Contrary to some predictions that world oil production has peaked or will soon do so, Maugeri projects that output should grow from the current 93 million barrels per day to 110 million barrels per day by 2020, the biggest jump in any decade since the 1980s. What's more, this increase represents less than 40 percent of the new oil production under development globally: more than 60 percent of the new production will likely reach the market after 2020."
Far from reaching peak oil and seeing prices increase forever, we're seeing a very real possibility of the opposite. Innovation exists. Oil supply can increase. Not forever, of course, but certainly long enough for society to transition to another energy source altogether, like electric or something else.
Problem 2: Higher Prices Change Economically Recoverable Oil Supply
Innovation makes some oil sources economically recoverable that used to not be recoverable. For example, according to the Economist last year, we were seeing demand outstrip supply. But that doesn't mean we were seeing peak oil. Even with increased demand, we were seeing a boost in production.
When demand begins to outstrip supply, this has an important impact on the market. It makes some oil that wasn't economically recoverable suddenly more recoverable because of the higher prices.
Just look at shale oil. As prices begin to increase, as well as technology, more and more oil is suddenly recoverable and can be put on the market. Apparently, supply and demand still work.
Problem 3: Higher Prices Automatically Cut Demand For Oil Products
This is probably the most important concept we need to understand.
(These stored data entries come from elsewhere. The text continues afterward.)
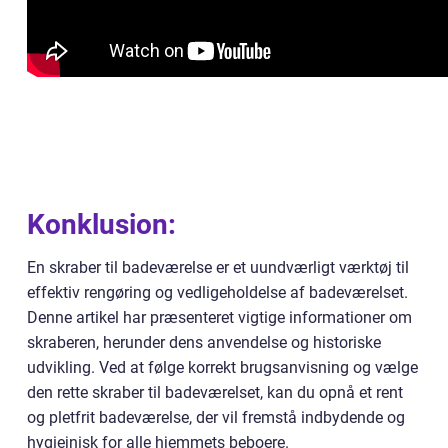
Konklusion:
En skraber til badeværelse er et uundværligt værktøj til
effektiv rengøring og vedligeholdelse af badeværelset.
Denne artikel har præsenteret vigtige informationer om
skraberen, herunder dens anvendelse og historiske
udvikling. Ved at følge korrekt brugsanvisning og vælge
den rette skraber til badeværelset, kan du opnå et rent
og pletfrit badeværelse, der vil fremstå indbydende og
hygiejnisk for alle hjemmets beboere.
Higher oil prices make non-oil based fuels more economical. This means electric cars or something else entirely. We're decades away from even needing electric cars, but if there are long-term trends of oil price growth, then we'll see people transition to fuels that are cheaper. It's the way the market works.
This is one reason having higher fuel standards on cars actually is an economically destructive thing, because higher gas bills for consumers can end up pushing billions toward developing new fuels, allowing us to move to more economically friendly fuels decades earlier than with higher fuel standards.
Once again, government action misses the point of "higher prices" in the first place. Governments often miss the fact that ignoring prices with policy is economically destructive.
What This Means For Investors
This means investors shouldn't be worried about energy companies somehow struggling over the next 30 years, but should look for ways to invest in the new technologies.
Oil companies in general will likely be a great bet over the next couple of decades. Offshore drillers like SeaDrill (NYSE:SDRL) show promising signs, as do companies that help service them like GulfMark Offshore (NYSEMKT:GLF). Alternative fuels are also providing, well, alternatives, like Westport Innovations (NASDAQ:WPRT), which helps build alternative fuel engines, or Clean Energy Fuels (NASDAQ:CLNE).
Of course, getting exposure to the innovative field of oil wouldn't be complete without a hat tip to Exxon and Chevron, two of the biggest corporations helping push us toward better technology, new oil reserves, and an end to the credibility of "peak oil".
Overall, the lesson to be learned is that investors will make far more money if they bet on innovation rather than against it. The coming decades will likely show us this is true time and time again.
Disclosure: I am long CVX, XOM. I wrote this article myself, and it expresses my own opinions. I am not receiving compensation for it (other than from Seeking Alpha). I have no business relationship with any company whose stock is mentioned in this article.